== Task a ==
Rewrite every line of the rows that follow the announcement as a JSON list of strings, with one string per line and blank lines omitted.

== Extracted text ==
** start **

Society of Architectural Historians Names the 2021 Class of Fellows

Jan 27, 2021 by SAH News

2021 SAH Fellows

L–R: Zeynep Çelik, Lynne Horiuchi, Karen Kingsley, Steven Nelson, and Mabel O. Wilson

PDF Version

The Society of Architectural Historians is pleased to name Zeynep Çelik, Lynne Horiuchi, Karen Kingsley, Steven Nelson, and Mabel O. Wilson as SAH Fellows, one of the Society’s highest honors. SAH Fellows are individuals who have distinguished themselves by a lifetime of significant contributions to the field. These contributions may include scholarship, service to the Society, teaching and stewardship of the built environment. The 2021 SAH Fellows will be recognized during an awards ceremony that will take place during the SAH 2021 Virtual Annual International Conference.

“It is with great pleasure that we announce our five new Fellows of the Society of Architectural Historians,” said SAH President Victoria Young. “They represent a breadth of approaches to the field, and I am truly grateful for the extraordinary service they have provided not only to the Society, but also to the study of the built environment more broadly.”

** end **

== Data supplied ==
** start **

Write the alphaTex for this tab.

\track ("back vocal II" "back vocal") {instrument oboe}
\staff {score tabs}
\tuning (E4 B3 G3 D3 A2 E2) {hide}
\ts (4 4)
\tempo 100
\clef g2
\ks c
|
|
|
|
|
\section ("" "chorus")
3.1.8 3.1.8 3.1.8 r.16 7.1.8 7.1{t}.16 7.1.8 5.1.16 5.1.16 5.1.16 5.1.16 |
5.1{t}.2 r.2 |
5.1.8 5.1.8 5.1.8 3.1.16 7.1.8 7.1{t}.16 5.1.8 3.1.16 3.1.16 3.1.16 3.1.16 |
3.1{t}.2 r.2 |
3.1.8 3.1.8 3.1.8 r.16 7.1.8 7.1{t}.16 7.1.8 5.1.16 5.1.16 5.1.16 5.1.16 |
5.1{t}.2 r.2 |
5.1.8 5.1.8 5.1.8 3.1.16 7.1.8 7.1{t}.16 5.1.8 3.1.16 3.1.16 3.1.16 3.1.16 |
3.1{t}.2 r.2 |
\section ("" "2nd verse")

** end **

== Task b ==
According to the fellows announcement, at what event will the 2021 SAH Fellows be recognized?

== Exercise answer a ==
[
  "Write the alphaTex for this tab.",
  "\\track (\"back vocal II\" \"back vocal\") {instrument oboe}",
  "\\staff {score tabs}",
  "\\tuning (E4 B3 G3 D3 A2 E2) {hide}",
  "\\ts (4 4)",
  "\\tempo 100",
  "\\clef g2",
  "\\ks c",
  "|",
  "|",
  "|",
  "|",
  "|",
  "\\section (\"\" \"chorus\")",
  "3.1.8 3.1.8 3.1.8 r.16 7.1.8 7.1{t}.16 7.1.8 5.1.16 5.1.16 5.1.16 5.1.16 |",
  "5.1{t}.2 r.2 |",
  "5.1.8 5.1.8 5.1.8 3.1.16 7.1.8 7.1{t}.16 5.1.8 3.1.16 3.1.16 3.1.16 3.1.16 |",
  "3.1{t}.2 r.2 |",
  "3.1.8 3.1.8 3.1.8 r.16 7.1.8 7.1{t}.16 7.1.8 5.1.16 5.1.16 5.1.16 5.1.16 |",
  "5.1{t}.2 r.2 |",
  "5.1.8 5.1.8 5.1.8 3.1.16 7.1.8 7.1{t}.16 5.1.8 3.1.16 3.1.16 3.1.16 3.1.16 |",
  "3.1{t}.2 r.2 |",
  "\\section (\"\" \"2nd verse\")"
]

== Exercise answer b ==
At an awards ceremony during the SAH 2021 Virtual Annual International Conference.